West Memphis Native Serves Aboard Guided-Missile Cruiser In Pearl Harbor, Hawaii
by Erica R. Gardner
(Photo by Brian T. Glunt.)
A West Memphis, Arkansas, native and 2014 West Memphis High graduate is serving in the U.S. Navy aboard the guided-missile cruiser, USS Port Royal.
Petty Officer 2nd Class Ryan Dorsey has served in the Navy for three years and is a U.S. Navy cryptologic technician (technical) aboard guided-missile cruiser operating out of Pearl Harbor, Hawaii.
As a Navy cryptologic technician (technical), Dorsey is responsible for the collection and security of classified material.
Dorsey credits success in the Navy to many of the lessons learned in West Memphis.
“I was taught to be patient and kind to others and how to handle stress,” said Dorsey.
Approximately 300 men and women serve aboard the ship. According to Navy officials, their jobs are highly specialized and keep each part of the cruiser running smoothly. They do everything from maintaining gas turbine engines and operating the highly sophisticated Aegis weapons system to driving the ship and operating small boats.

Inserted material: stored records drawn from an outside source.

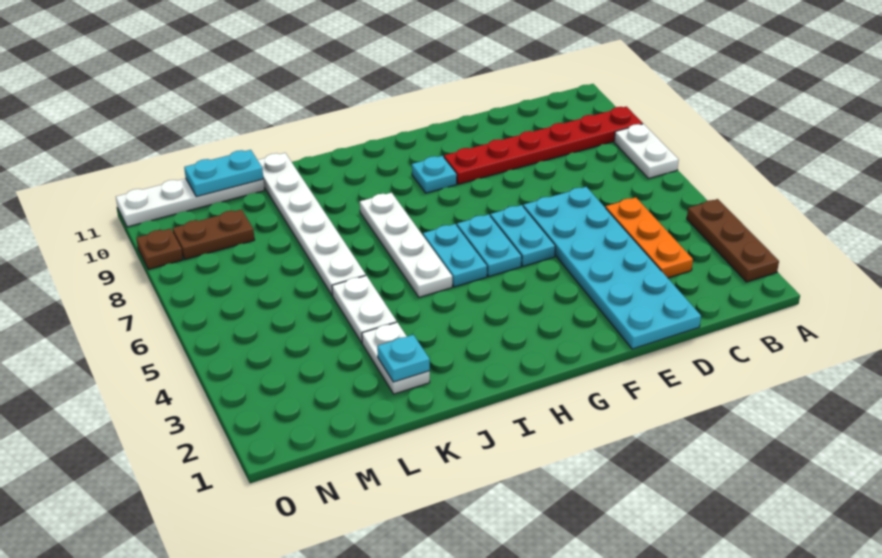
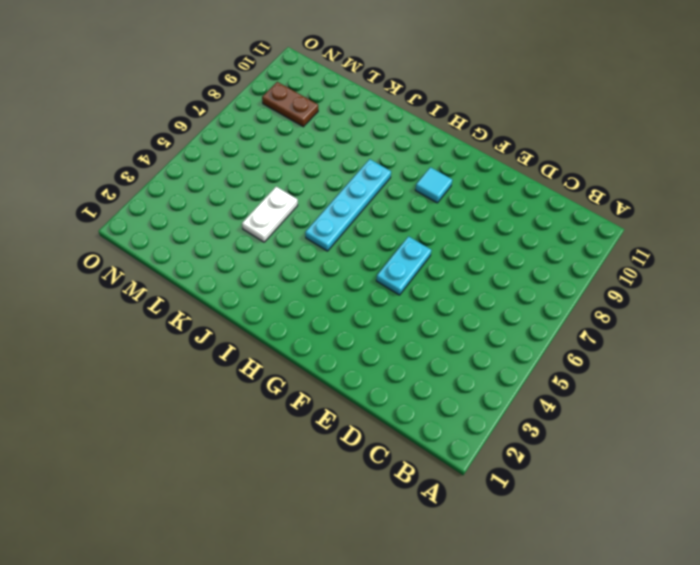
cyan tile G9 level 1 -> cyan plate G9 level 1
cyan plate I5:I8 level 1 -> white plate I5:I8 level 1
none -> brown plate A2:A4 level 1
none -> white plate A7:A8 level 1
none -> red plate A9:F9 level 1

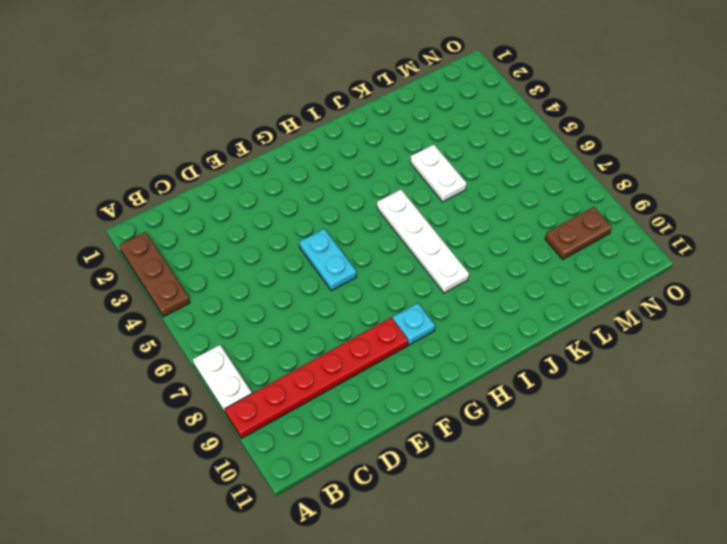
none -> orange plate C3:C5 level 1
none -> cyan plate D1:E6 level 1
none -> cyan plate G5:G6 level 1

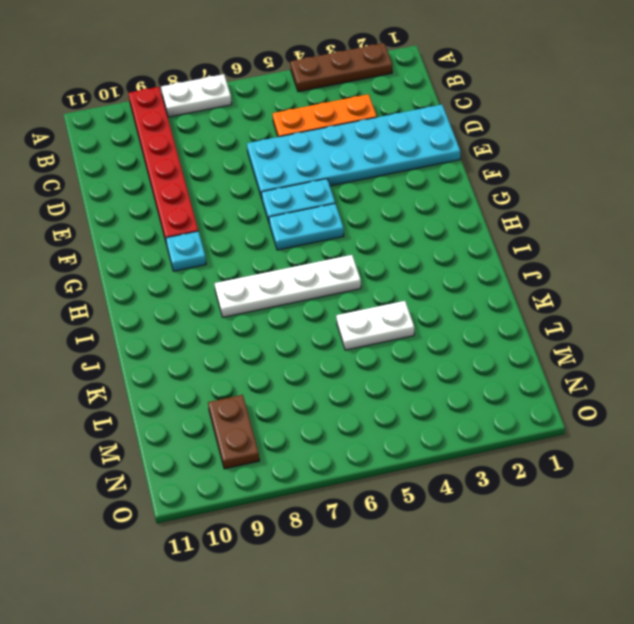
none -> cyan plate H5:H6 level 1
none -> white plate K2:K3 level 1
none -> white plate K6:K11 level 1

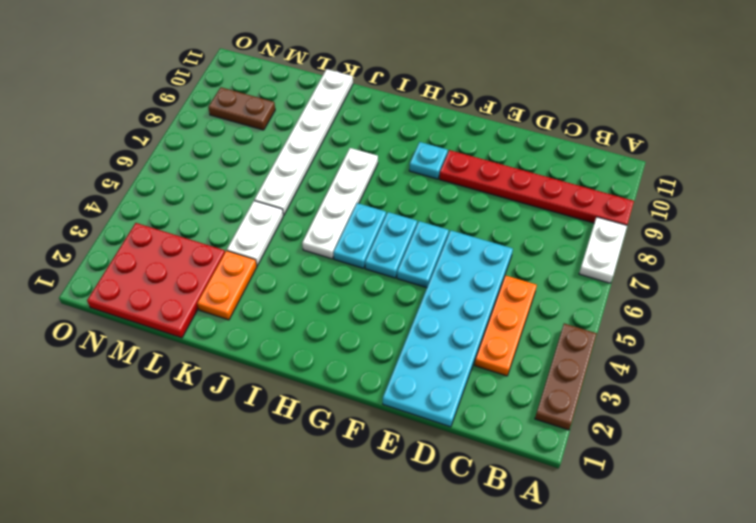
orange plate K2:K3 level 1 -> white plate K2:K3 level 1
red plate L1:N3 level 1 -> none
none -> white plate L11:O11 level 1
none -> brown plate O9 level 1
none -> cyan plate K2 level 2

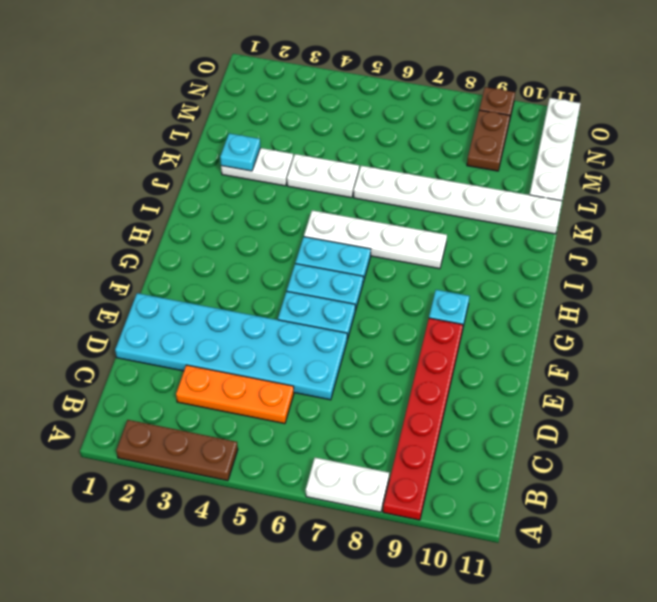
none -> cyan plate L11:M11 level 2

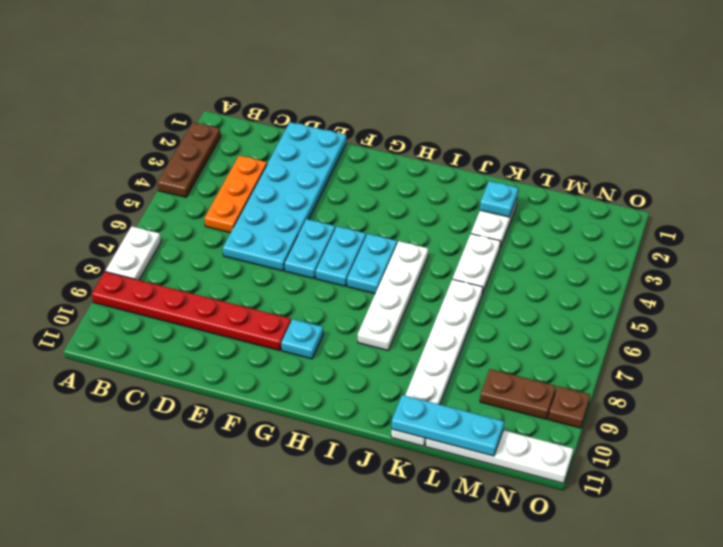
cyan plate K11:M11 level 2 -> cyan plate L11:M11 level 2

Though there are many ways for sailors to earn distinction in their command, community, and career, Dorsey is most proud of possessing many different skills.

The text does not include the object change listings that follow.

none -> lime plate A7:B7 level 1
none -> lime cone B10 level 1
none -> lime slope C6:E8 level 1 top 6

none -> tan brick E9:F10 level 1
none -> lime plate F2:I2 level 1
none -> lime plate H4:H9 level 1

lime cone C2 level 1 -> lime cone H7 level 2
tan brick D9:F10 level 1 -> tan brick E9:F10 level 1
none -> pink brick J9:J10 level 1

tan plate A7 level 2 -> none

“It gives me the chance to do many different jobs aboard the ship,” said Dorsey.
A Navy cruiser is a multi-mission ship that can operate independently or as part of a larger group of ships at sea Navy officials explained. The ship is equipped with a vertical launching system, tomahawk missiles, torpedoes, guns and a phalanx close-in weapons systems.
Being stationed in Pearl Harbor, often referred to as the gateway to the Pacific in defense circles, means Dorsey is serving in a part of the world taking on a new importance in America’s focus on rebuilding military readiness, strengthening alliances, and reforming business practices in support of the National Defense Strategy.
“Our priorities center on people, capabilities and processes, and will be achieved by our focus on speed, value, results and partnerships,” said Secretary of the Navy Richard V. Spencer. “Readiness, lethality and modernization are the requirements driving these priorities.”
The Navy has been pivotal in helping maintain peace and stability in the Pacific region for decades. The Pacific is home to more than 50 percent of the world’s population, many of the world’s largest and smallest economies, several of the world’s largest militaries, and many U.S. allies.
Serving in the Navy is a continuing tradition of military service for Dorsey, who has military ties with family members who have previously served. Dorsey is honored to carry on that family tradition.
“Both of my parents were in the military. My mom was in the Marines and my dad was in the Army,” said Dorsey. “I am continuing the legacy because I wanted to experience what I grew up with.”
As a member of one of the U.S. Navy’s most relied upon assets, Dorsey and other sailors know they are part of a legacy that will last beyond their lifetimes, one that will provide a critical component of the Navy the nation needs.
“Serving in the Navy means to travel the sea while protecting people from potential threats,” added Dorsey.